Menghadapi Risiko Kecelakaan Listrik
Di kamar mandi yang penuh uap, jarak udara antara elemen pemanas dan rangka pembungkusnya saja tidak cukup untuk mencegah bahaya. Itulah mengapa kita menggunakan isolator keramik bertekstur khusus. Isolator ini memisahkan tabung kuarsa dari bagian logamnya.
Masalahnya adalah panas membuat bahan-bahan tersebut mengembang. Jika isolator keramik tersebut retak atau bergeser, tabung kuarsa bisa bersentuhan dengan rangka pembungkusnya, sehingga seluruh perangkat menjadi berbahaya. Untuk mencegah hal ini, kita perlu menambah jarak aman yang cukup besar. Kita memastikan bahwa isolator tersebut mampu menahan tegangan hingga lima kali lebih tinggi dari tegangan operasional normal. Meskipun ini agak berlebihan, hal ini membantu mencegah munculnya percikan listrik akibat lonjakan tegangan.
Mencegah Masuknya Uap
Inilah bagian yang paling sering bermasalah pada pemanas: titik sambungan antara kabel dan lampu.
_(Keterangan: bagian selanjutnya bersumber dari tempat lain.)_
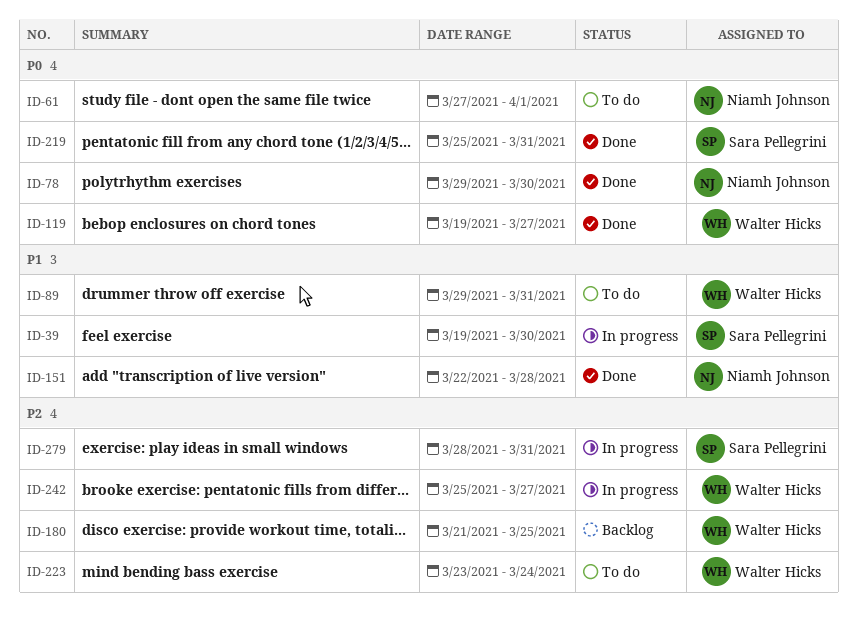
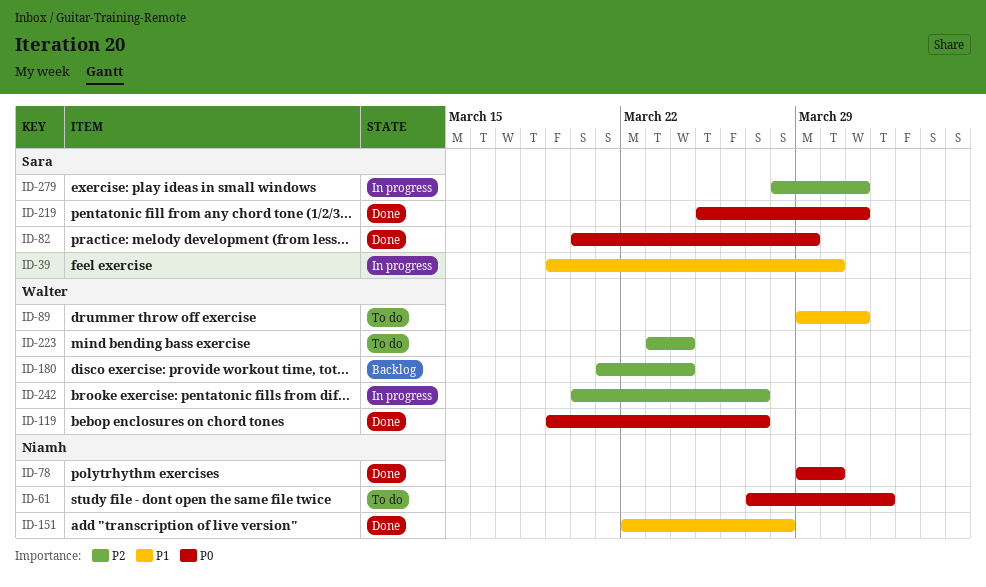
ID-82: none -> present
ID-180, due: Mar 25 -> Mar 24
ID-242, start: Mar 25 -> Mar 20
Uap sangat berbahaya; ia dapat merusak kontak-kontak elektrik. Setelah terjadi korosi, akan muncul percikan listrik, dan akhirnya perangkat tersebut akan rusak. Penutup plastik saja tidak cukup untuk mencegah hal ini.
Kita menggunakan kotak pelindung bertipe IP yang tahan air, serta kabel berlapis bahan perekat. Hal ini menciptakan penutup yang benar-benar kedap air, sehingga kelembapan tidak dapat masuk ke terminal-terminal elektrik.
Menemukan Keseimbangan yang Tepat
Tentu saja, kita tidak bisa hanya melapisi semuanya dengan karet tebal saja. Isolasi yang berlebihan akan membuat pemanas menjadi lebih berat. Selain itu, hal ini juga akan menyebabkan panas terkumpul di sekitar kabel. Jika penutupannya terlalu ketat, isolasi kabel akan rusak. Ini merupakan keseimbangan yang sulit dicapai: memastikan air tidak masuk, tetapi panas tetap dapat keluar.
Jika Anda menggunakan pemanas ini di kamar mandi komersial yang ramai, lakukanlah pemeriksaan kontinuitas koneksi grounding setiap enam bulan sekali. Prosesnya membutuhkan waktu sekitar satu menit saja, dan itulah cara termudah untuk memastikan sistem keamanan tetap berfungsi dengan baik.